I am writing some code for driving Internet Explorer from a Perl 5 program through Win32::OLE
, and I am looking for ways to convert numeric status/error codes that are delivered back to the Perl program via events (such as NavigateError
) into a somewhat more human-readable form.
Is there some kind of library function that converts i.e. 0x800C0005L or -2146697211 to "INET_E_RESOURCE_NOT_FOUND"
or something even more readable?
I have tried Win32::FormatMessage()
, but that seems to work only for non application-specific error conditions.
Update: Here is some example code for clarification. Some test output is shown below.
#!/usr/bin/perl
use strict;
use warnings;
use 5.010;
use Time::HiRes qw(sleep time);
use Win32::OLE qw(EVENTS);
use Win32::OLE::Variant;
$|++;
sub ie_browse {
my $url = shift;
my $ie = Win32::OLE->new('InternetExplorer.Application') or die;
Win32::OLE->WithEvents($ie,
sub {
my ($obj, $event, @args) = @_;
given ($event) {
when ('NavigateComplete2') {
push @extra,
'url='.($args[1]->As(VT_BSTR));
say "$event: @extra";
}
when ('NavigateError') {
push @extra,
'url='.($args[1]->As(VT_BSTR)),
'statuscode='.($args[3]->As(VT_I4));
say "$event: @extra";
}
}
}, 'DWebBrowserEvents2');
Win32::OLE->SpinMessageLoop;
$ie->{visible} = 1;
Win32::OLE->SpinMessageLoop;
$ie->Navigate2($url);
Win32::OLE->SpinMessageLoop;
while(1) {
Win32::OLE->SpinMessageLoop;
sleep(0.1);
}
}
ie_browse $ARGV[0];
Here is some output for two fetch attempt. Fetching the Stack Overflow page is successful, of course.
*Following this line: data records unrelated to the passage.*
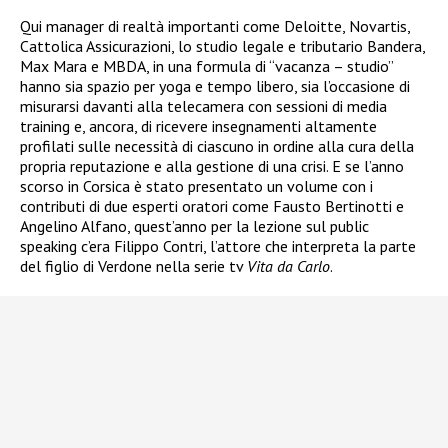
Qui manager di realtà importanti come Deloitte, Novartis,
Cattolica Assicurazioni, lo studio legale e tributario Bandera,
Max Mara e MBDA, in una formula di “vacanza – studio”
hanno sia spazio per yoga e tempo libero, sia l’occasione di
misurarsi davanti alla telecamera con sessioni di media
training e, ancora, di ricevere insegnamenti altamente
profilati sulle necessità di ciascuno in ordine alla cura della
propria reputazione e alla gestione di una crisi. E se l’anno
scorso in Corsica è stato presentato un volume con i
contributi di due esperti oratori come Fausto Bertinotti e
Angelino Alfano, quest’anno per la lezione sul public
speaking c’era Filippo Contri, l’attore che interpreta la parte
del figlio di Verdone nella serie tv
Vita da Carlo
.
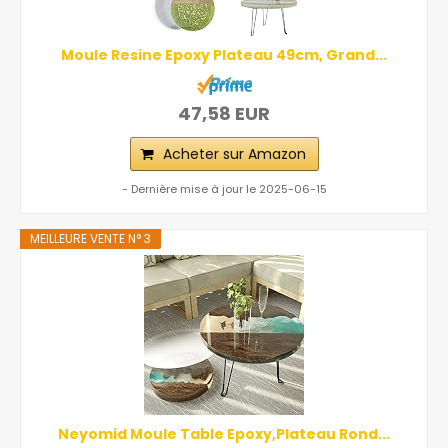
Moule Resine Epoxy Plateau 49cm, Grand...
47,58 EUR
Acheter sur Amazon
- Dernière mise à jour le 2025-06-15
MEILLEURE VENTE N° 3
Neyomid Moule Table Epoxy,Plateau Rond...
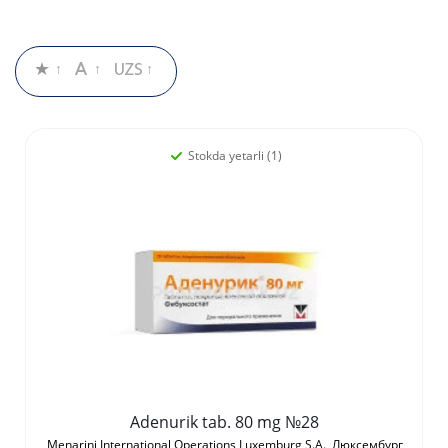
Stokda yetarli (1)
Adenurik tab. 80 mg №28
Menarini International Operations Luxemburg S.A., Люксембург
C:\Documents and Settings\nobody\Desktop>perl ie.pl http://stackoverflow.com/
NavigateComplete2: url=http://stackoverflow.com/
Terminating on signal SIGINT(2)
But example.invalid
doesn't exist.
C:\Documents and Settings\nobody\Desktop>perl ie.pl http://example.invalid/
NavigateError: url=http://example.invalid/ statuscode=-2146697211
NavigateComplete2: url=http://example.invalid/
Terminating on signal SIGINT(2)
I am interested in turning that numeric value (-2146697211) that has been passed back into something useful. This is not an OLE error as such but an error condition signaled by the Internet Explorer COM object.